── PAGE EXCERPT
Toots' goodness did not prevent the two of us from getting wild and crazy.  We bought and wore outlandish clothes.  We colored our blond hair in red, yellow, blue, and green and went to school like that.  (We used food coloring or crepe paper so it was permanent.) This was a totally unusual thing to do in our town or maybe anywhere during that time period, early fifties.  Our parents never said a word about it.  Parents were smarter in those days, as we soon tired of it on our own.   We were not thrown out of school, though one teacher called us the Bobbsey Twins.  Otherwise little attention was paid to us. 

We skipped school a couple days every week.  We would meet in front of the Principal's office, and then walk out.  We would hang out all day at home or in a booth drinking cokes with a bookie we knew at Bill and Dale's Drugstore. The booth was the bookie's office and he was doing business as we sat there.  Taking bets, telling us his life story of how he ran away from home for good in Puerto Rico at age 10, or ordering his guys to break the man's leg if he did not pay up NOW.  We never ever got into trouble for skipping school nor were we reprimanded by anyone.  It was amazing.  We didn't really believe anyone's leg got broken.  We were that naive.
────
── MATERIAL SHOWN
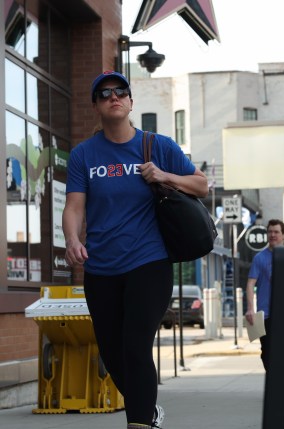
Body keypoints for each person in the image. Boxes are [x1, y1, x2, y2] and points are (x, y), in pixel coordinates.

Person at [62, 70, 208, 429]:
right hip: (101, 268)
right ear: (96, 105)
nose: (114, 97)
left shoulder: (158, 146)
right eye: (105, 93)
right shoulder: (84, 155)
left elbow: (201, 185)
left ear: (130, 102)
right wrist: (72, 240)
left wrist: (164, 176)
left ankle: (139, 422)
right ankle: (149, 409)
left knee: (135, 346)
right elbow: (74, 206)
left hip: (149, 262)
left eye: (121, 91)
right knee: (113, 356)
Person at [244, 219, 284, 371]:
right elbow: (250, 284)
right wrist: (250, 308)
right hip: (266, 314)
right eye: (270, 231)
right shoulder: (259, 258)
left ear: (283, 235)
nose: (272, 235)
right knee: (267, 352)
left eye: (276, 232)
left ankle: (281, 384)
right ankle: (273, 380)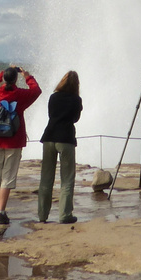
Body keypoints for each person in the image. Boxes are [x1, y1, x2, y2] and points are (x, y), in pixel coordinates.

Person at [0, 65, 41, 224]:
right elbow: (36, 91)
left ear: (4, 78)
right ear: (16, 79)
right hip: (14, 140)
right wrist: (27, 76)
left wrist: (3, 72)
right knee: (7, 177)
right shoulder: (20, 94)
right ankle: (1, 212)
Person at [37, 70, 83, 223]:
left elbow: (51, 115)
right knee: (67, 179)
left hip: (49, 137)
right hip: (66, 139)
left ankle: (42, 216)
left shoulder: (53, 97)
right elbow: (75, 119)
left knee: (46, 178)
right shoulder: (76, 99)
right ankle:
────
DIRECTIONS: Write the next part of the recollection about Toots and the skipped school days, starting right after its final sentence.

YOUR RESPONSE:
At night we would dress in anything outlandish that we could think of: maybe short shorts, one of our father's long sleeved white dress shirts that covered our shorts,  knee length socks.  We would stick a cigarette into a long cigarette holder or sometimes we sucked on small unlit lady-like pipes.  We would do our multicolored hair in ponytails sticking out on either side of our head with huge colorful bows. We would do anything for attention.  We would walk the mile to the park where everyone hung out every night.  This park was large, well-lit, had the usual playground equipment, lots of picnic tables for gathering, a small building with three guys who sold snacks, patrolled, handed out footballs, basketballs, and watched us all very carefully. Everyone behaved. 

We hung out with anyone and everyone.  Including the son of a junk dealer (who later was eliminated as our friend because Toots' dad met him and decided that she should watch who her friends were.  This was much later though.)  She and I sometimes hung out with a young guy from Puerto Rico who did not speak much English.  He and the junk dealer's son took us to dimly lit Roadhouses where we drank whatever they ordered for us.  We had lots of fun, but other than drinking, it was clean fun. Of course, we were lucky we were not assaulted or hurt in any way.  I cannot think of one instance of feeling we were ever in danger.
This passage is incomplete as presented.